When Baumann reflects back on his 57 years of coaching, what means the most are the former students and athletes who reach out to him. There are letters and postcards and photographs - hundreds of them - kept in scrap books and photo albums.

"They'll write me, or stop me on the street or call my house." Baumann paused to wipe at the tears in his eyes. "They tell me how much I meant to their lives. How I taught them to believe in themselves; to work hard to succeed. That's what means the most to me. Knowing that I made a positive difference in a kid's life."

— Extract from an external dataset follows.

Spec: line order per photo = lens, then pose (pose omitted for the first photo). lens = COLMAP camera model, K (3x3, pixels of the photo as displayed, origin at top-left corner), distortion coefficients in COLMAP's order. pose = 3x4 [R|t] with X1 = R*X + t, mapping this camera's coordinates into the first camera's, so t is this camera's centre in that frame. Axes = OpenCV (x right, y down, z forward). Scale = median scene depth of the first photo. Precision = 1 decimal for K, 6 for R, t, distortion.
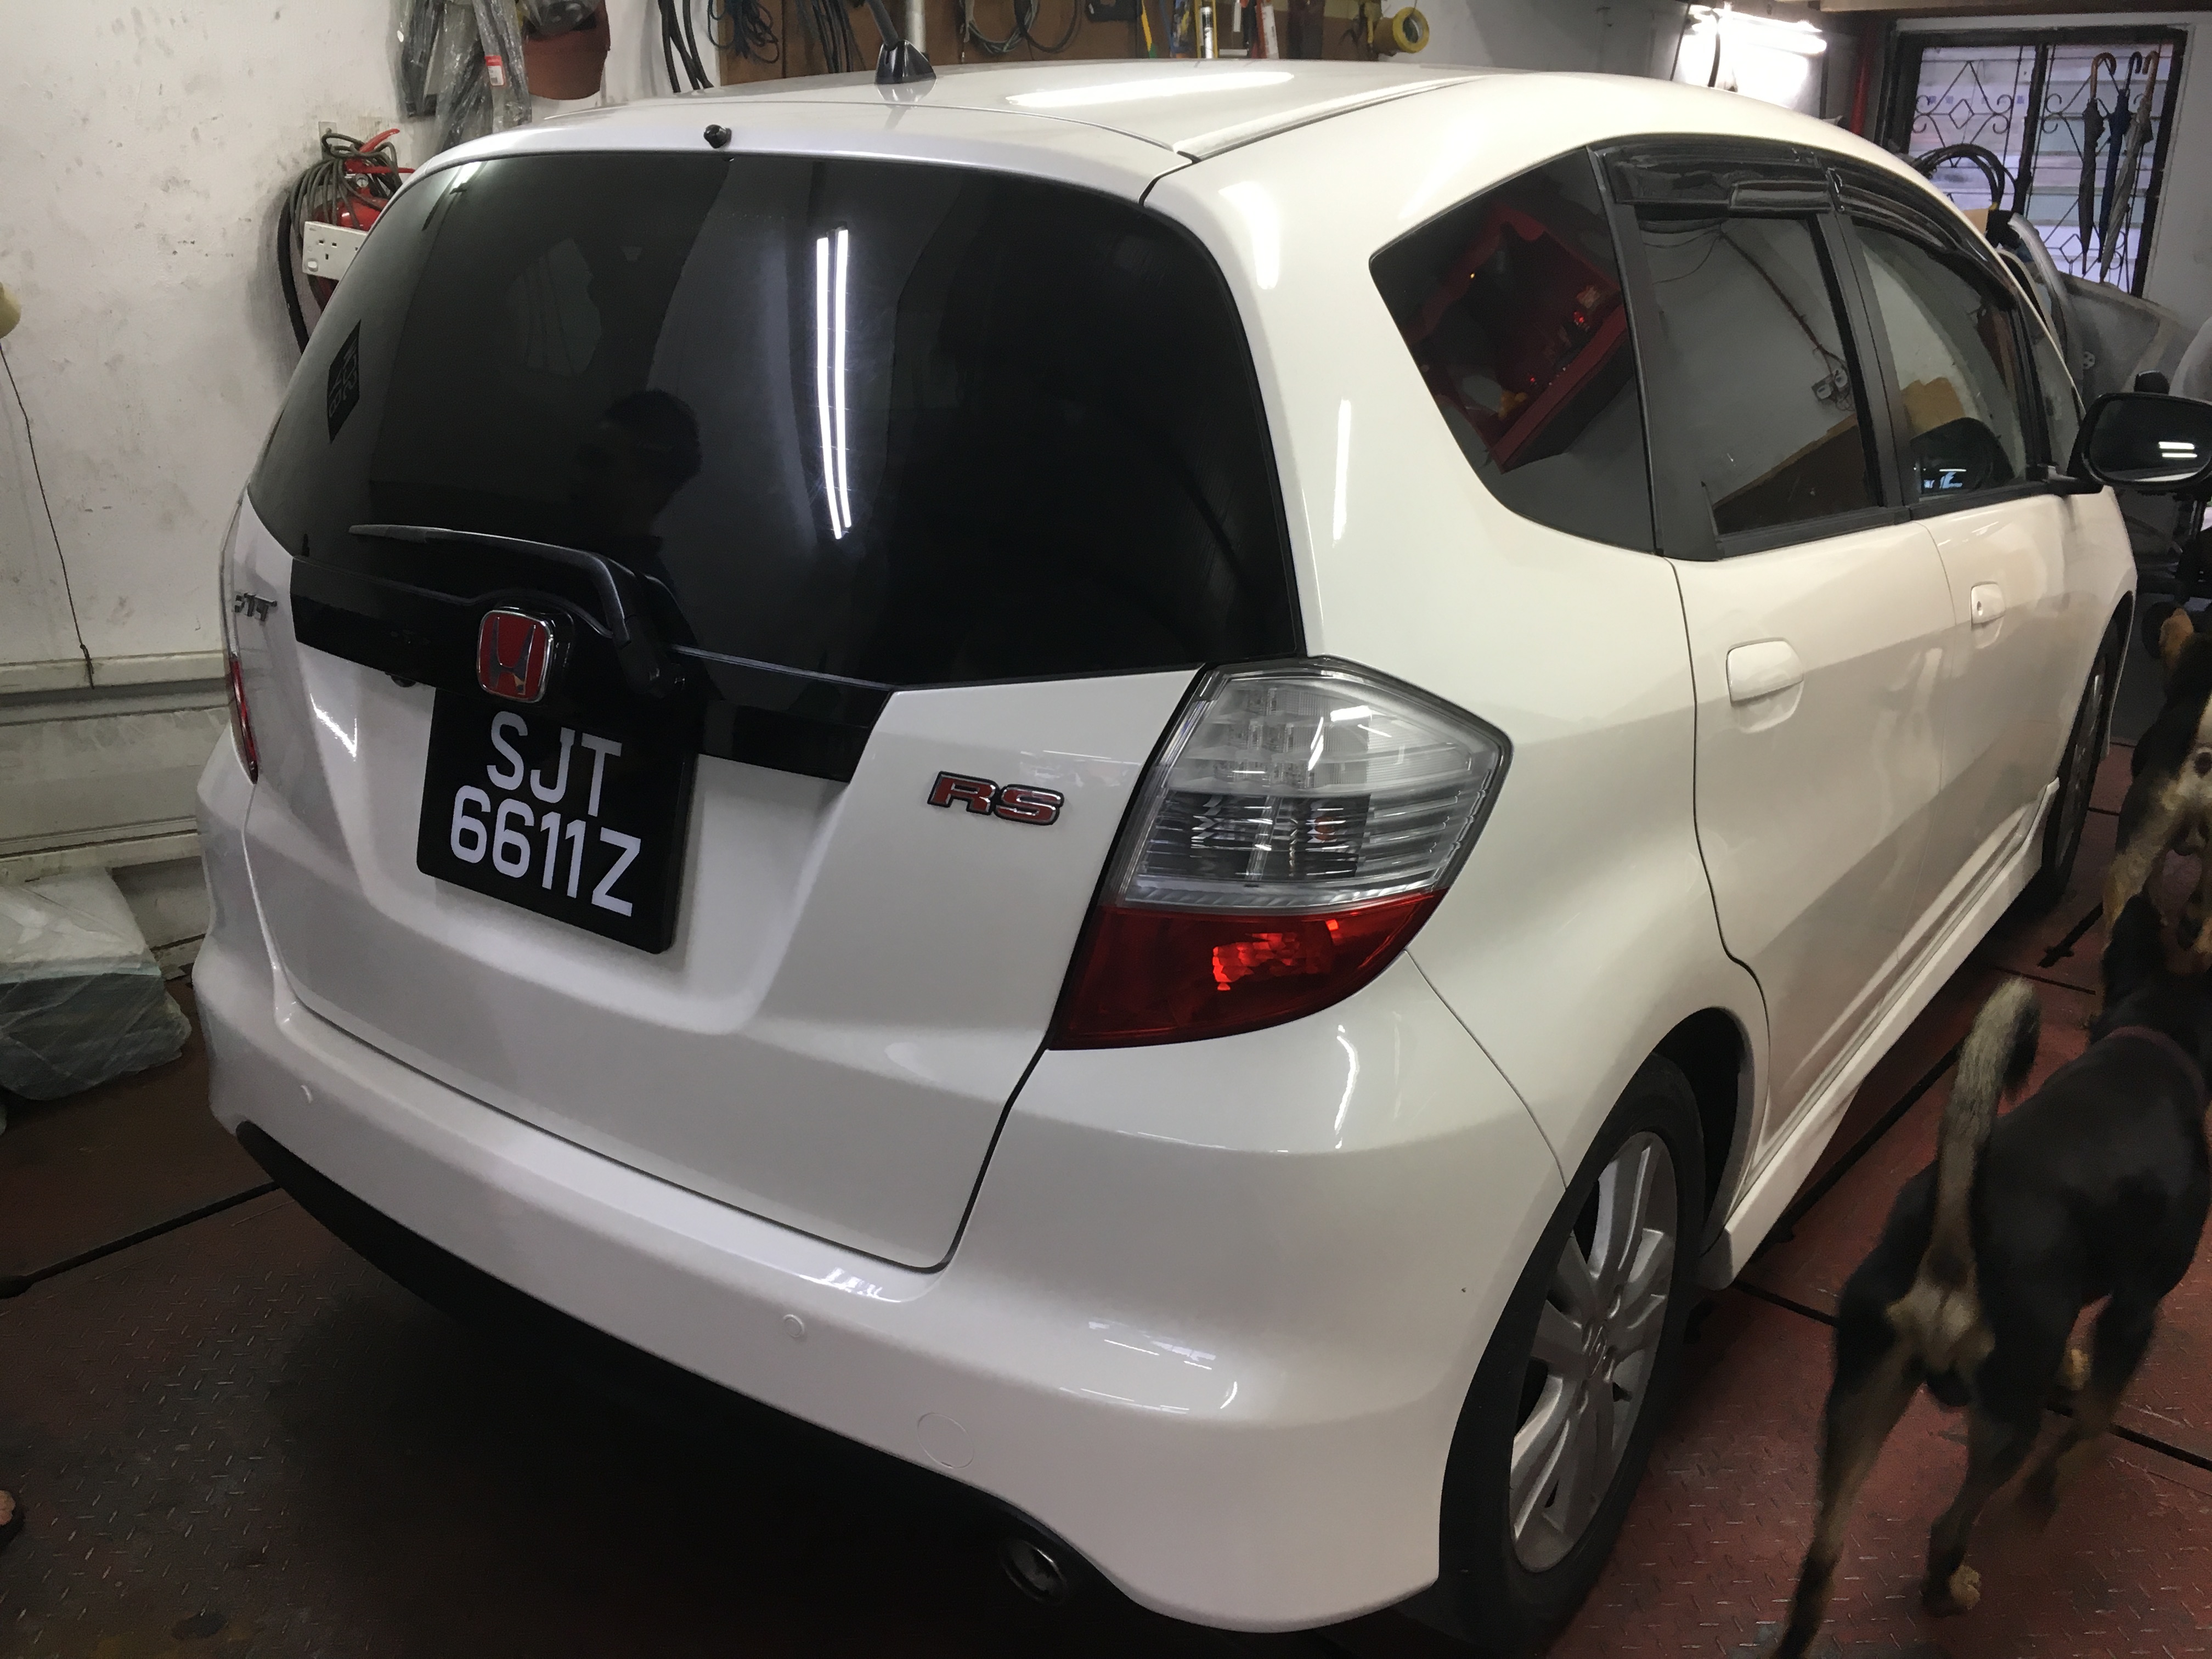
lens RADIAL K [[1879.5, 0, 1098.1], [0, 1879.5, 832.1], [0, 0, 1]] dist [0.055677, -0.059539]
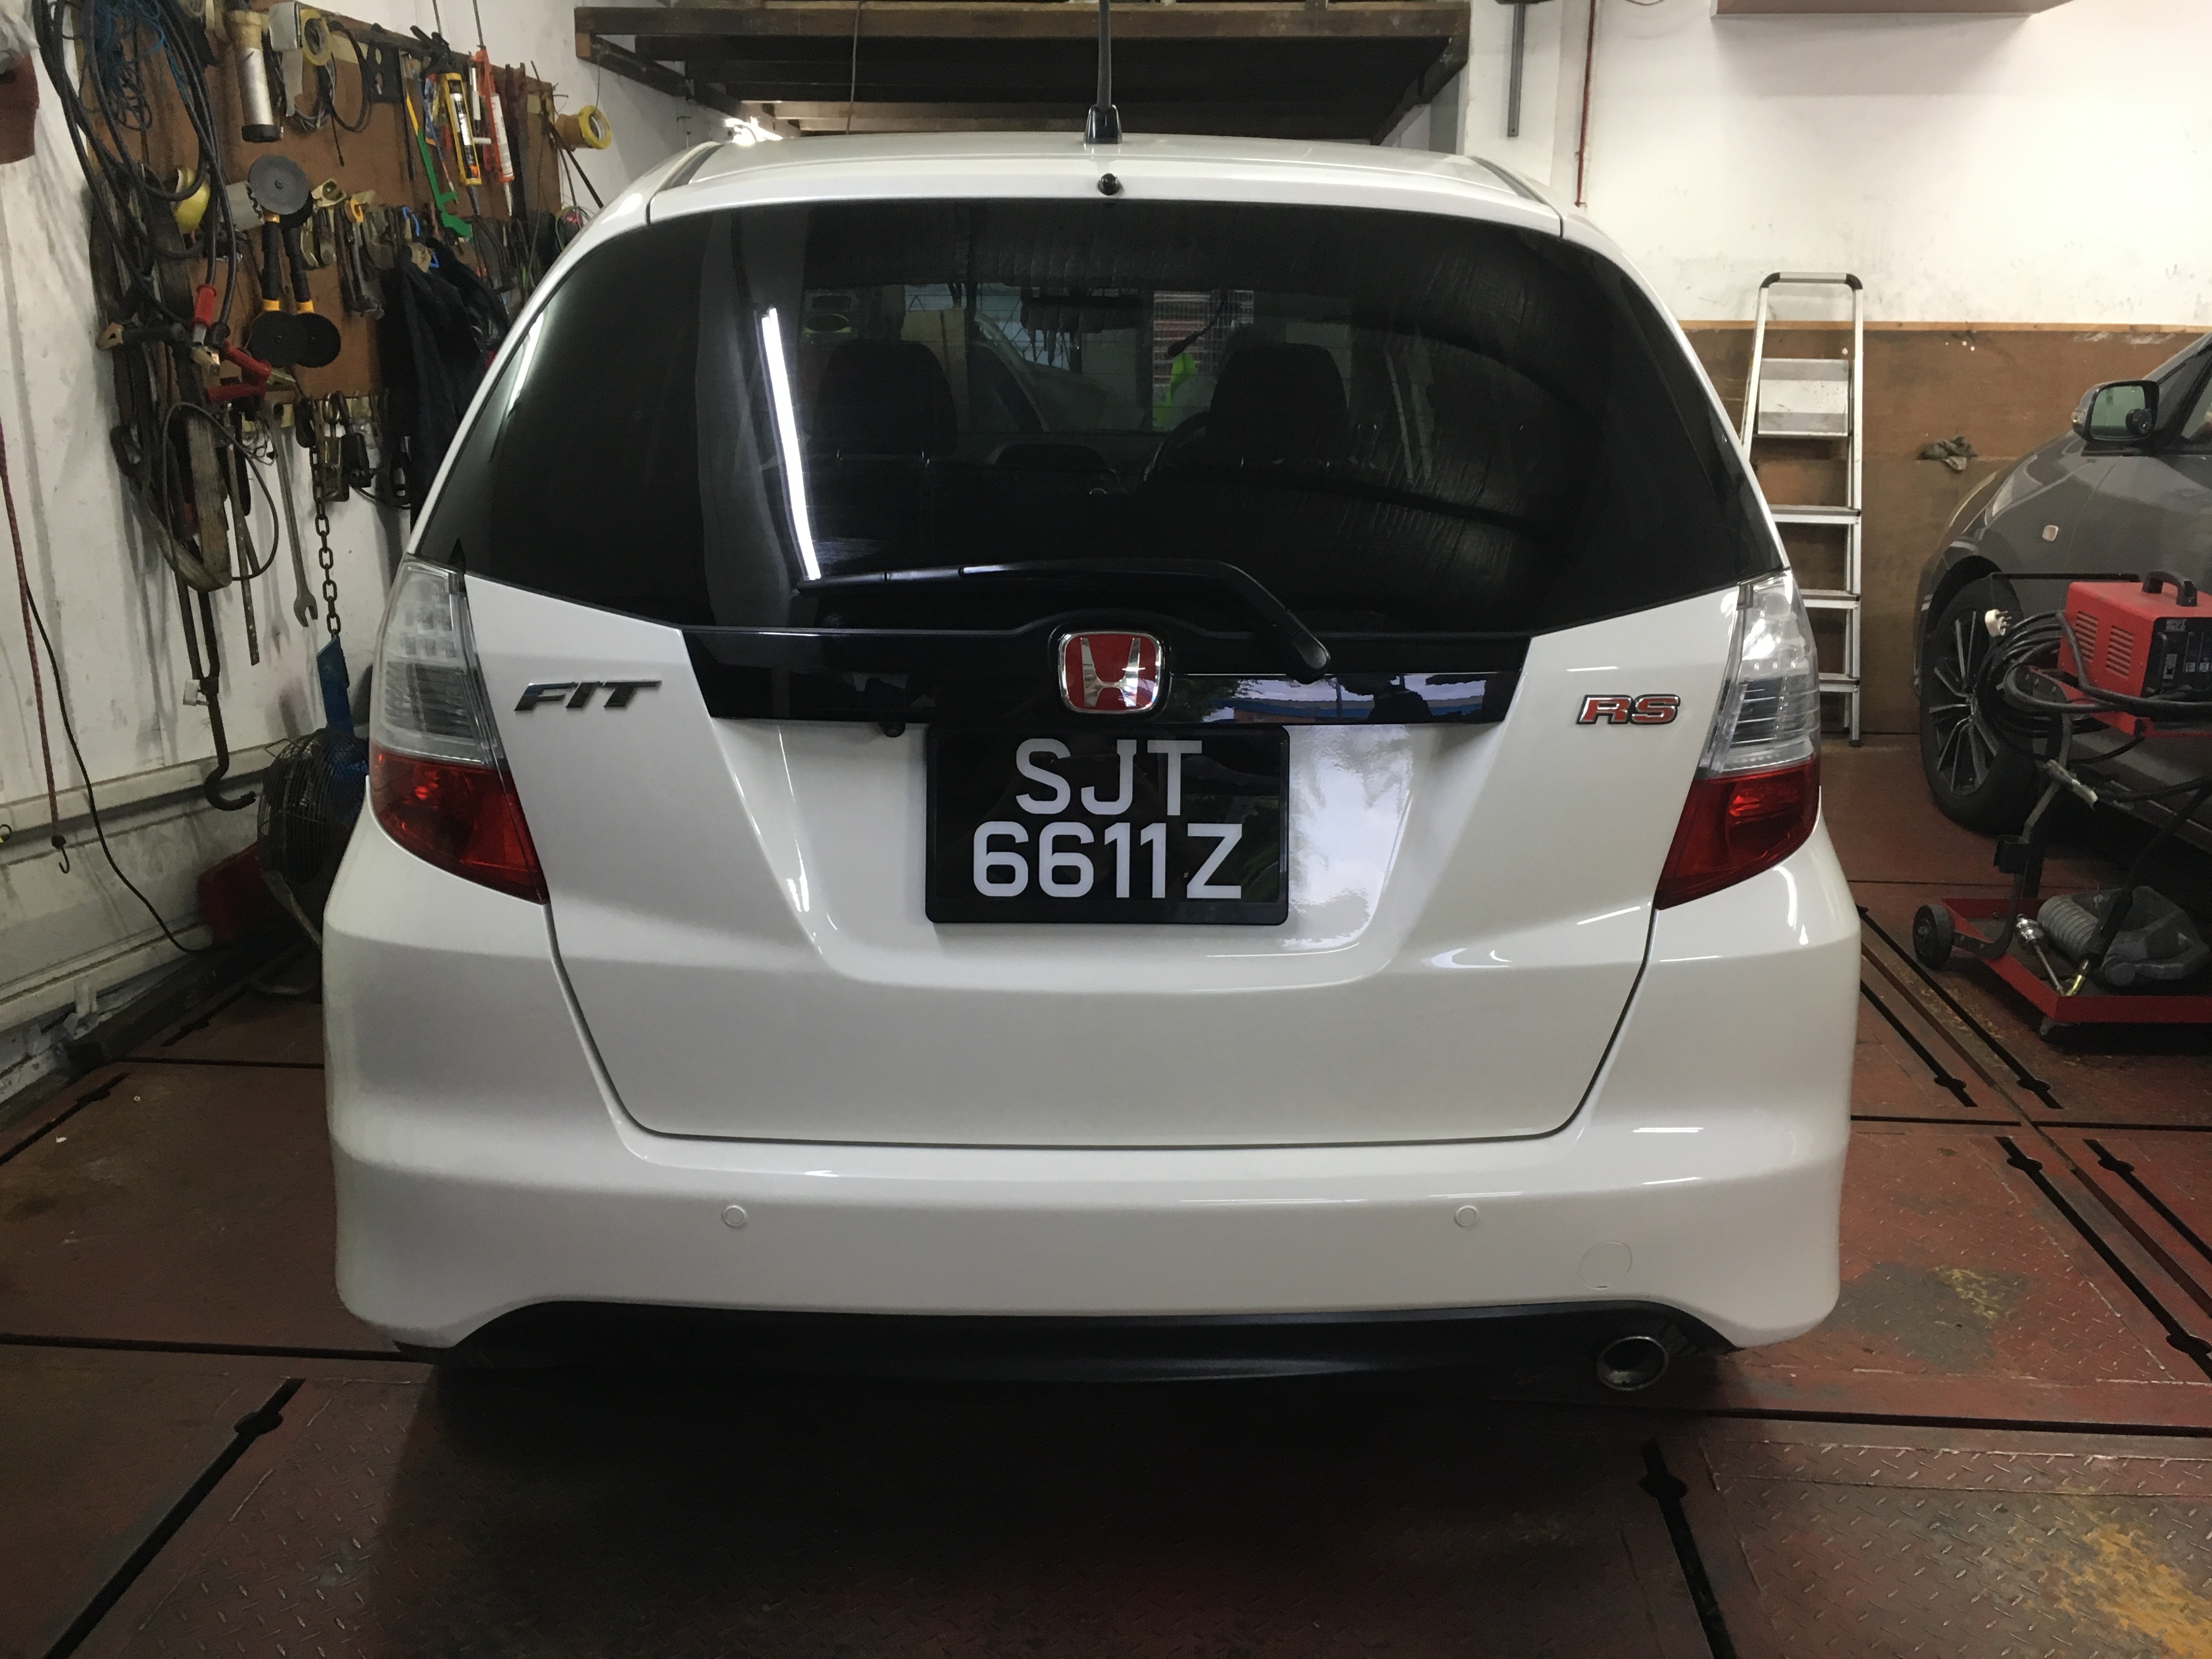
lens RADIAL K [[1879.5, 0, 1103.9], [0, 1879.5, 827.4], [0, 0, 1]] dist [0.055677, -0.059539]
pose [[0.799656, -0.168802, 0.576244, -0.882495], [0.201588, 0.979444, 0.007169, -0.017173], [-0.565609, 0.110432, 0.817247, 0.162049]]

The tributes continue to pour in on social media. Eric Nelson wrote: 'One of my favorite teachers and coaches... he always brought out the best of everyone who he taught'. From Kevin Fall: 'Incredible coach... he made all of us our very best.' On Facebook Lawrence Walton said: 'Coach Baumann had such a strong influence on my life. It was because of his influence I went to college on a track scholarship and was an educator for 30 years.'

Bob Baumann's journey is measured not by miles traveled, and not even in victories won. Measure the man by how many lives he impacted; how many lives he changed. His journey was dedicated to a singular cause: helping kids find the best in themselves.

Despite a debilitating stroke and battles against a relentless cancer, Bob Baumann will not quit; he will not go quietly into that long night. Some day the game clock will run out, as it will for all of us. When it does, Bob Baumann will leave behind a six-decade coaching legacy that is hard to equal.

That, in and of itself, says a lot about the coach.  And the man.